Not just any given Sunday

Let’s face it: Sports metaphors are overused in journalism. The touchdown/field-goal/home-run cliches ring all too familiar. Rest assured that in this piece, we will not need to resort to such methods. Any time we mention football, we will actually be talking about … football.

And so, speaking of football … one has to wonder, during the homecoming scene in the critically applauded TV series Friday Night Lights, how many target viewers recognized the homecoming act as Austin’s raucous group The Gourds. But have no doubt—the band, a huge draw here as well as in their hometown, was right at home in that element.

“We are all huge football fans,” admits singer/guitarist Kevin Russell in a slow, measured tone that’s intended to convey the seriousness of the subject. The unavoidable urge to keep track of games led the band to install satellite radio in their tour van, and schedule studio time around play offs. (The day before the recent games that determined this year’s Super Bowl contenders—the Colts and the Bears, as it turned out—the band was still deciding whether it would spend play-off day watching football or recording in the studio, where they’re currently laying down tracks for a new album. The Gourds decided they would certainly watch the Saints/Bears match-up, but would probably record during the Colts/Patriots game.)

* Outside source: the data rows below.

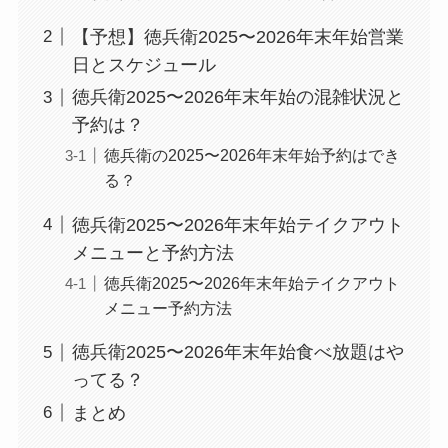
【予想】徳兵衛2025〜2026年末年始営業
日とスケジュール
徳兵衛2025〜2026年末年始の混雑状況と
予約は？
徳兵衛の2025〜2026年末年始予約はでき
る？
徳兵衛2025〜2026年末年始テイクアウト
メニューと予約方法
徳兵衛2025〜2026年末年始テイクアウト
メニュー予約方法
徳兵衛2025〜2026年末年始食べ放題はや
ってる？
まとめ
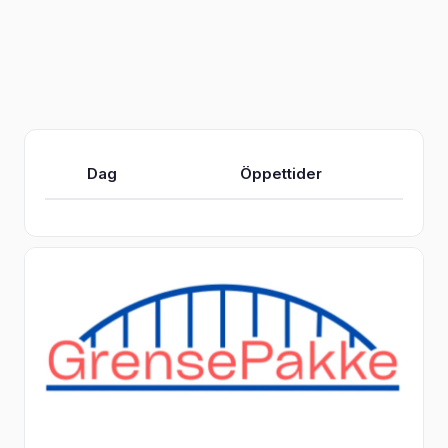
Dag
Öppettider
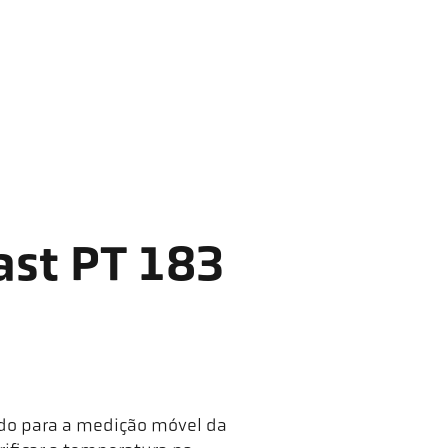
ast PT 183
ido para a medição móvel da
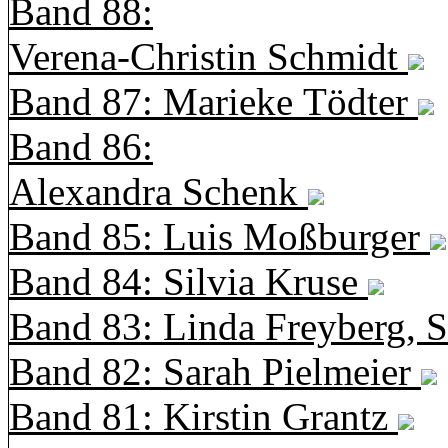
Band 88:
Verena-Christin Schmidt
Band 87: Marieke Tödter
Band 86:
Alexandra Schenk
Band 85: Luis Moßburger
Band 84: Silvia Kruse
Band 83: Linda Freyberg, 
Band 82: Sarah Pielmeier
Band 81: Kirstin Grantz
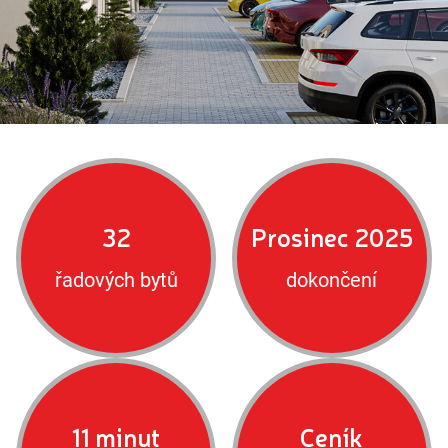
32
Prosinec 2025
řadových bytů
dokončení
11 minut
Ceník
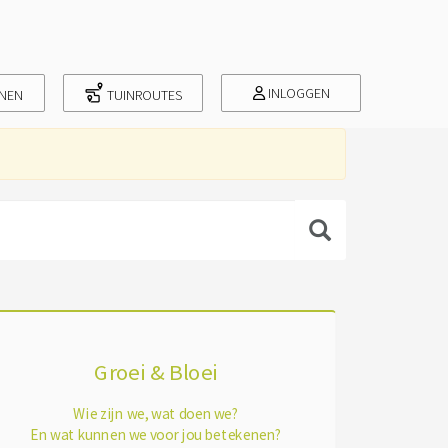
INLOGGEN
INEN
TUINROUTES
Groei & Bloei
Wie zijn we, wat doen we?
En wat kunnen we voor jou betekenen?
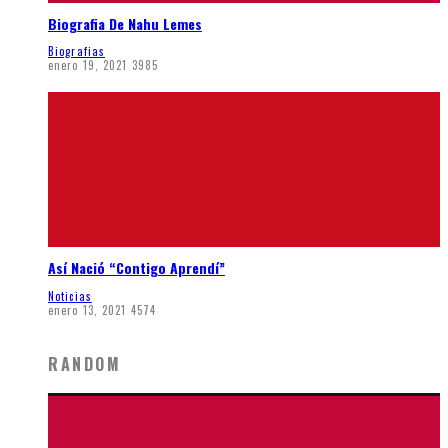
Biografia De Nahu Lemes
Biografias
enero 19, 2021
3985
Así Nació “Contigo Aprendí”
Noticias
enero 13, 2021
4574
RANDOM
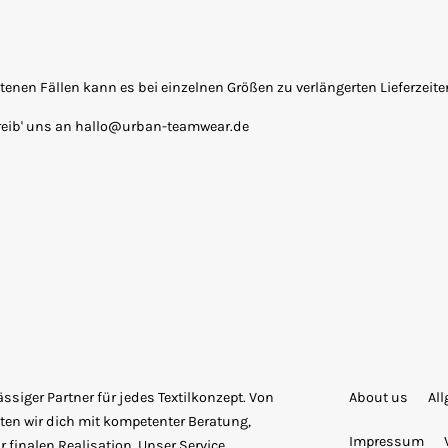
seltenen Fällen kann es bei einzelnen Größen zu verlängerten Lieferzei
reib' uns an hallo@urban-teamwear.de
siger Partner für jedes Textilkonzept. Von
About us
Al
ten wir dich mit kompetenter Beratung,
Impressum
 finalen Realisation. Unser Service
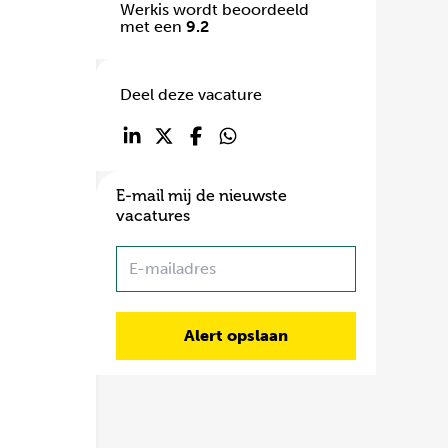
Werkis wordt beoordeeld
met een
9.2
Deel deze vacature
E-mail mij de nieuwste
vacatures
Name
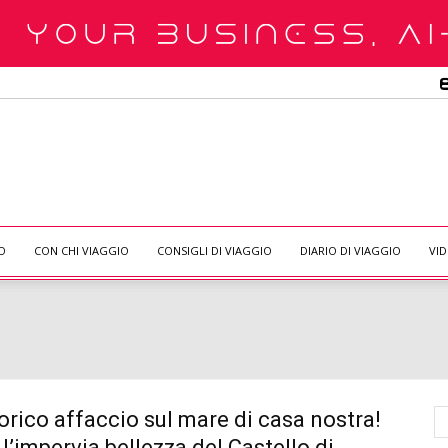
O
CON CHI VIAGGIO
CONSIGLI DI VIAGGIO
DIARIO DI VIAGGIO
VI
orico affaccio sul mare di casa nostra!
l’impervia bellezza del Castello di...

By their own admission, the Gourds’ music is hard to explain without the obligatory long chain of adjectives, musical references and word-association exercises. It’s certainly front-porch music, rooted in thigh-slapping, high-energy funk-folk. But that doesn’t do it justice, so here goes: If the Gourds recipe is an extended list of ingredients simmering in a stew pot, their live shows are a raging boil.

It makes sense, then, that the band’s warm-up act at their Grey Eagle appearance will be the most-watched TV show of the year (American Idol not included).

Asheville is home to some mighty unlikely football fans, including dreadheads, indie artists, emo-literary types and just about everyone in between. As the big game closes in, the crowds get more and more muddled, and you find out that the hippie chick you’ve been drinking next to not only likes her football, but is so enamored of a certain team she shows up wearing a jersey and shouting at the television like Braveheart at the English.

Which brings us back to that amalgam of influences known as the Gourds.
“Gourds fans in general are football fans,” confirms Grey Eagle co-owner Brian Landrum, who says he was hesitant to schedule the band on a night when people typically are at house parties chowing on chicken wings. That is, until the Gourds’ manager called back and encouraged him to do the show. Enter Orbit DVD and its movie projector, a TV installed in the bar area for the occasion and a spread of free food, and you’ve got a match-up to be reckoned with.

As their Friday Night Lights cameo so effectively displays, the Gourds are steeped in Texas football heritage—but for Russell, the game is more than a Lone Star State of Mind, or even a Southern Thing.

“I think it’s an American thing, really,” he says.

Russell points out how football is passed down through generations—not unlike the rustic, chugging music that distinguishes the Gourds, whose most recent release is Heavy Ornamentals.

“Food, politics, football—everything comes from the family and the community, and music is the same way,” Russell continues, helping the metaphor. Such contemplation backs up the band’s self-assessment as “music for the unwashed and well-read.”

As for the as-yet-unrecorded release put on hold to see the Saints eventually lose to the Bears, Russell claims it’s a departure from their previous form.

“You’re gonna hear a more mature Gourds, believe it or not,” he says. “A little grayer, a little wiser.” But we may not hear those songs on Super Bowl Sunday, a time reserved for a more rambunctious sort of revelry.

The band’s concerts, like a football game, are a bit untamed, the singer says—and the band may or may not decide to indulge its mellower side.

“Once you get the momentum going, you don’t want to keep running the ball,” he offers, inevitably. “You want to throw the long passes and keep exciting the crowd.”